[WORK TASK]: The first line of the entries and each line after it, through the one that contains "Page 2 of 4", are to be duplicated exactly; no picture belongs in the copy.

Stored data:
============

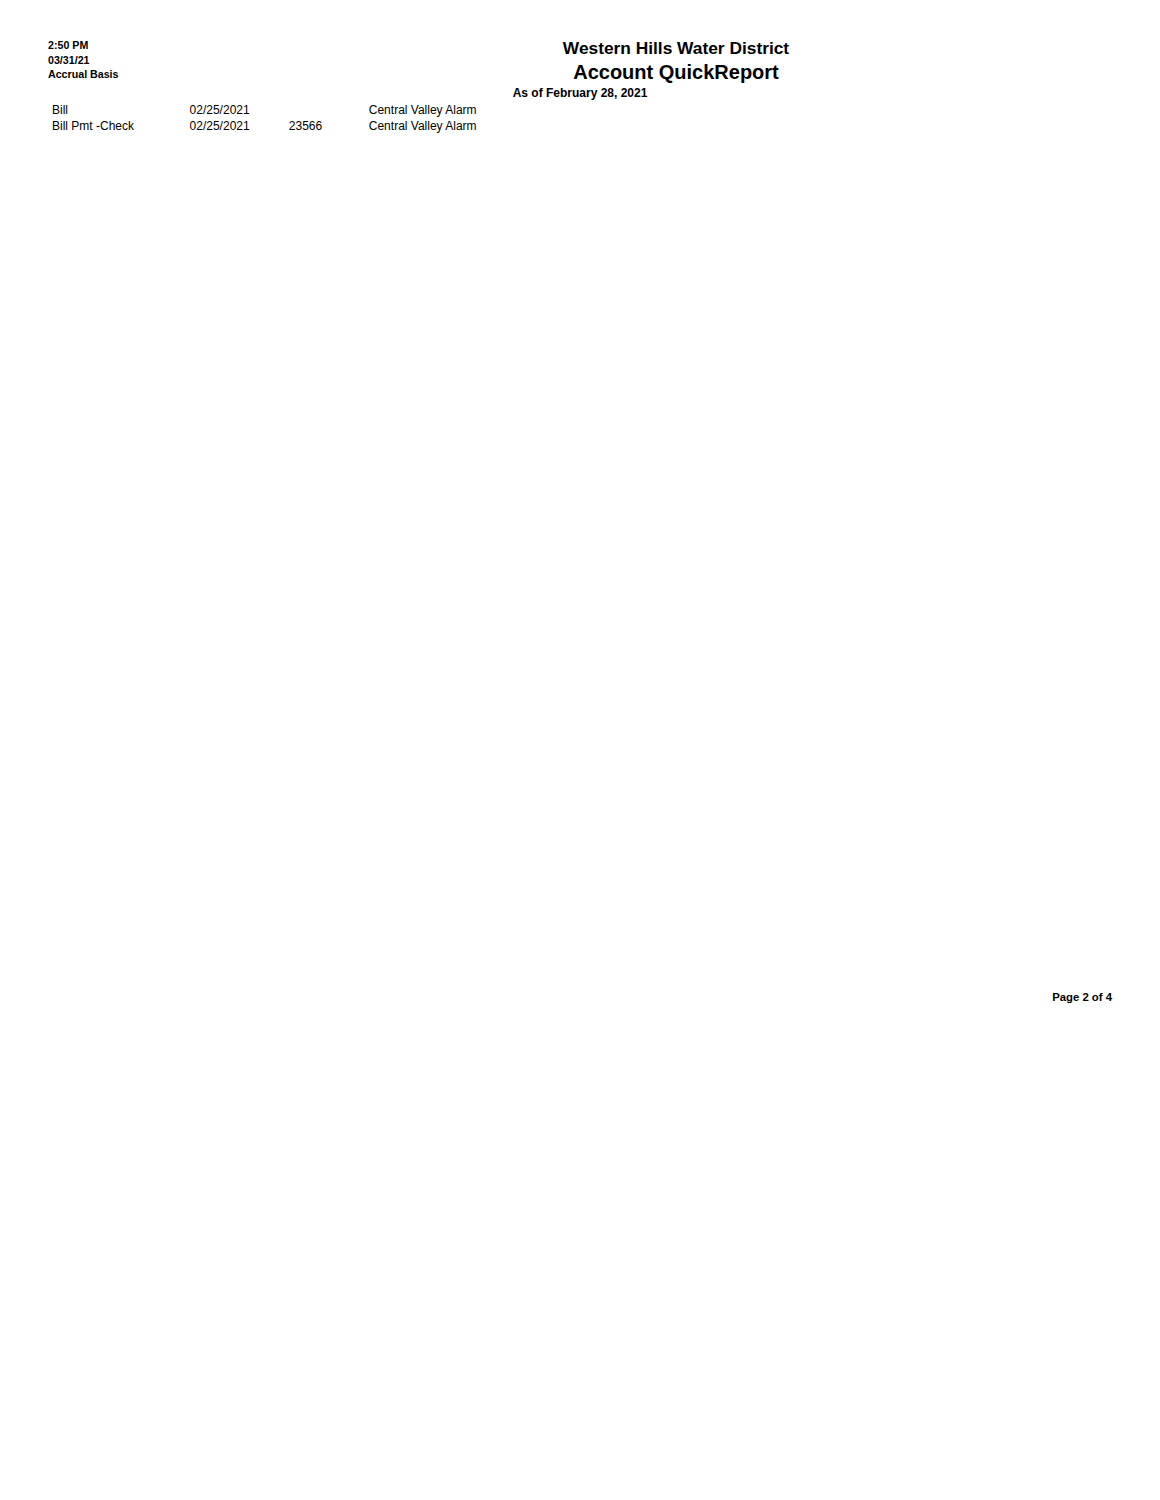2:50 PM
03/31/21
Accrual Basis
Western Hills Water District
Account QuickReport
As of February 28, 2021
| Bill | 02/25/2021 | | Central Valley Alarm |
| Bill Pmt -Check | 02/25/2021 | 23566 | Central Valley Alarm |
Page 2 of 4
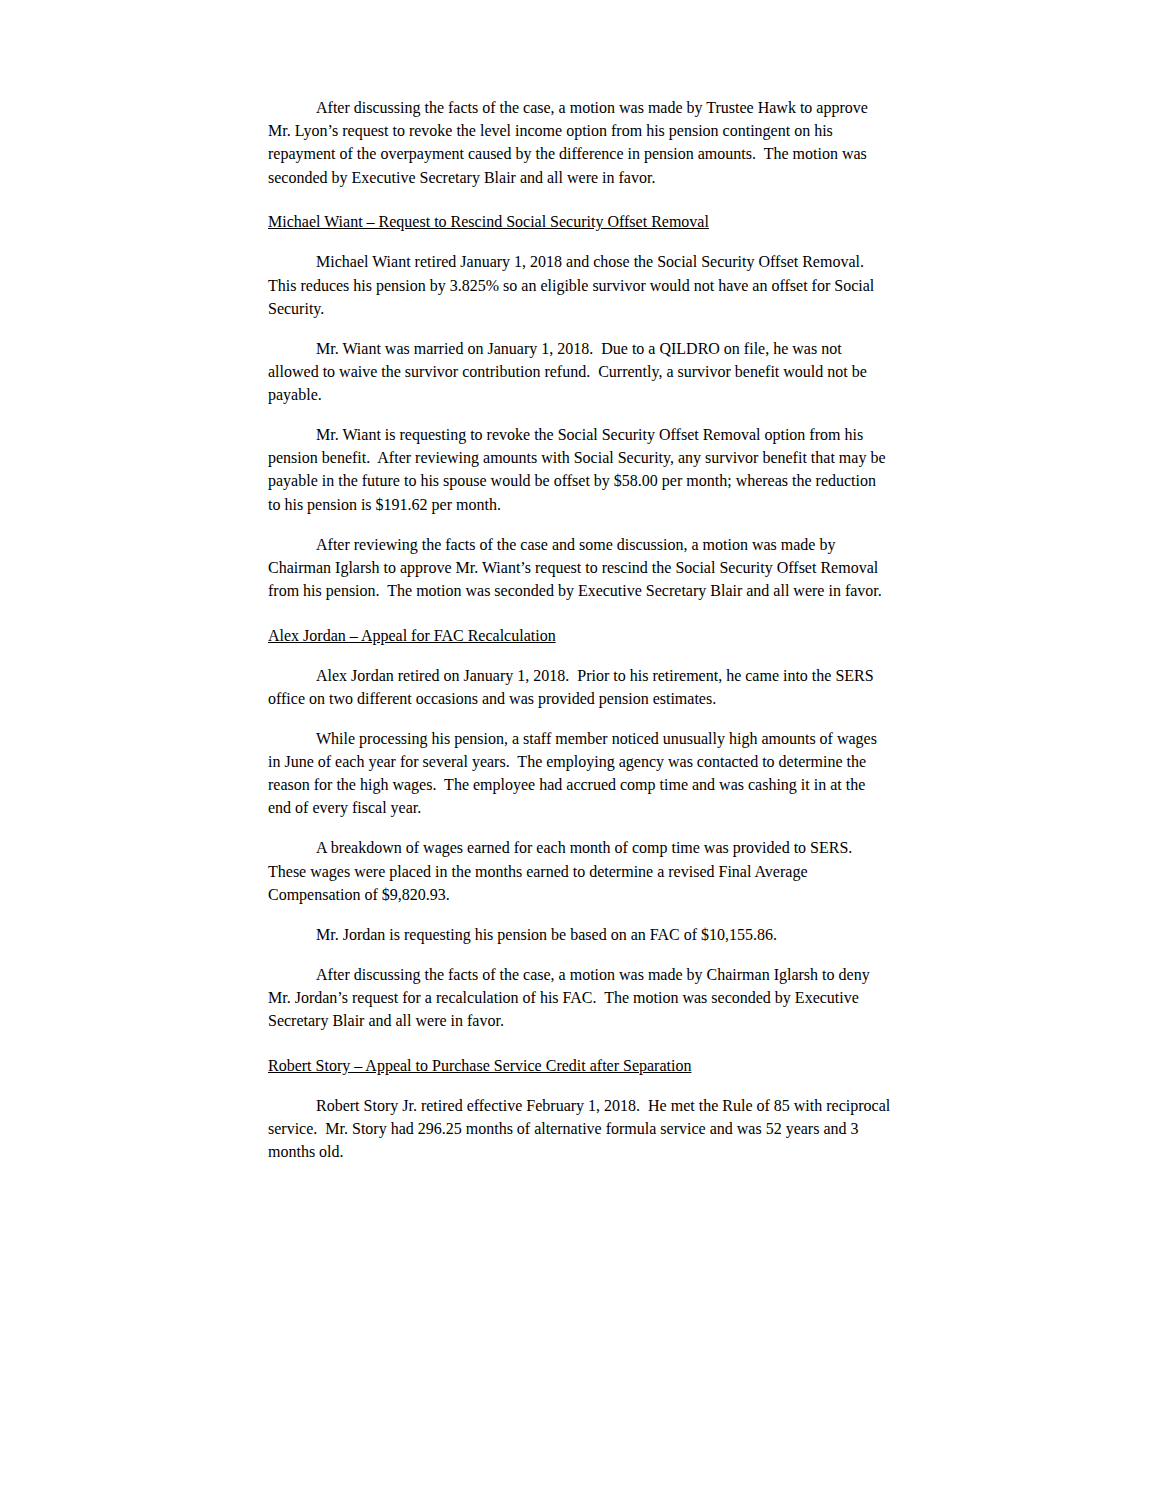After discussing the facts of the case, a motion was made by Trustee Hawk to approve Mr. Lyon’s request to revoke the level income option from his pension contingent on his repayment of the overpayment caused by the difference in pension amounts. The motion was seconded by Executive Secretary Blair and all were in favor.
Michael Wiant – Request to Rescind Social Security Offset Removal
Michael Wiant retired January 1, 2018 and chose the Social Security Offset Removal. This reduces his pension by 3.825% so an eligible survivor would not have an offset for Social Security.
Mr. Wiant was married on January 1, 2018. Due to a QILDRO on file, he was not allowed to waive the survivor contribution refund. Currently, a survivor benefit would not be payable.
Mr. Wiant is requesting to revoke the Social Security Offset Removal option from his pension benefit. After reviewing amounts with Social Security, any survivor benefit that may be payable in the future to his spouse would be offset by $58.00 per month; whereas the reduction to his pension is $191.62 per month.
After reviewing the facts of the case and some discussion, a motion was made by Chairman Iglarsh to approve Mr. Wiant’s request to rescind the Social Security Offset Removal from his pension. The motion was seconded by Executive Secretary Blair and all were in favor.
Alex Jordan – Appeal for FAC Recalculation
Alex Jordan retired on January 1, 2018. Prior to his retirement, he came into the SERS office on two different occasions and was provided pension estimates.
While processing his pension, a staff member noticed unusually high amounts of wages in June of each year for several years. The employing agency was contacted to determine the reason for the high wages. The employee had accrued comp time and was cashing it in at the end of every fiscal year.
A breakdown of wages earned for each month of comp time was provided to SERS. These wages were placed in the months earned to determine a revised Final Average Compensation of $9,820.93.
Mr. Jordan is requesting his pension be based on an FAC of $10,155.86.
After discussing the facts of the case, a motion was made by Chairman Iglarsh to deny Mr. Jordan’s request for a recalculation of his FAC. The motion was seconded by Executive Secretary Blair and all were in favor.
Robert Story – Appeal to Purchase Service Credit after Separation
Robert Story Jr. retired effective February 1, 2018. He met the Rule of 85 with reciprocal service. Mr. Story had 296.25 months of alternative formula service and was 52 years and 3 months old.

============

[YOUR RESPONSE]:
2:50 PM
03/31/21
Accrual Basis
Western Hills Water District
Account QuickReport
As of February 28, 2021
| Bill | 02/25/2021 | | Central Valley Alarm |
| Bill Pmt -Check | 02/25/2021 | 23566 | Central Valley Alarm |
Page 2 of 4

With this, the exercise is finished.